A 73-year-old man with a background of atrial fibrillation and pacemaker presented to the hospital with fever and cough for over 4 days. On physical examination he was hypotensive, pyretic and had decreased breathing sounds on the right with crepitations. Blood tests showed leukocytosis (16,900/μL), neutrophilia (16,150/μL) and CRP:306mg/dl. Arterial blood gases showed hypoxemia (pO2:58mmHg) and on chest radiography he had lung consolidation on the right (Fig. 1).
He was admitted to hospital for community-acquired pneumonia (CAP), was given ceftriaxone, showed improvements until the sixth day of treatment, but afterwards got worse analytically, radiologically and developed pyrexia. He underwent chest tomography that showed areas of consolidation and cavitation on the right (Fig. 2). He was prescribed piperacillin-tazobactan for fourteen days. The cultures and the bronchofibroscopic study didn’t isolate microorganisms and the biopsy was compatible with Necrotizing Pneumonia (NP). The patient had a positive response after treatment.

● ● ● ●

Task instructions:
**1)** Please answer these questions from the pneumonia case report, one answer a line, marked the same way:
(a) What CRP value did the blood tests show?
(b) Which antibiotic was the patient given first after admission?
(c) For how many days was piperacillin-tazobactan prescribed?
**2)** Extend the pneumonia case report from its final sentence.
The records play no part in this work.

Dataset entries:
● ● ● ●

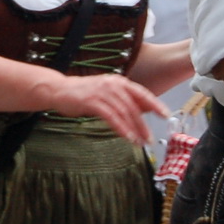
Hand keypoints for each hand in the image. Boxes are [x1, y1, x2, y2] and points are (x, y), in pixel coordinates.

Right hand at [44, 73, 167, 143]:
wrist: (58, 89)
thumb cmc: (83, 93)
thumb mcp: (108, 93)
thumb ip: (126, 100)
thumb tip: (148, 109)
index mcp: (118, 81)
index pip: (142, 93)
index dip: (155, 104)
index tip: (165, 115)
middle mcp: (112, 84)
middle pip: (134, 106)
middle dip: (143, 124)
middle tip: (150, 138)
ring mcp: (102, 92)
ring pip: (124, 112)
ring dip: (133, 129)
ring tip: (139, 142)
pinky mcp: (92, 101)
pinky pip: (111, 117)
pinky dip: (121, 128)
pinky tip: (127, 137)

● ● ● ●

Answers to this exercise:
**1)**
(a) 306mg/dl
(b) Ceftriaxone
(c) Fourteen days

**2)**
NP is a rare complication of CAP. Its early recognition and therapeutic optimization are associated with decreased morbidity and mortality. Severe complications are associated with the causal microorganism; seen in 51% of cases. The diagnosis of NP is based on clinical information, imaging and histology, therefore treatment should include a broad-spectrum of antibiotics with anaerobic coverage.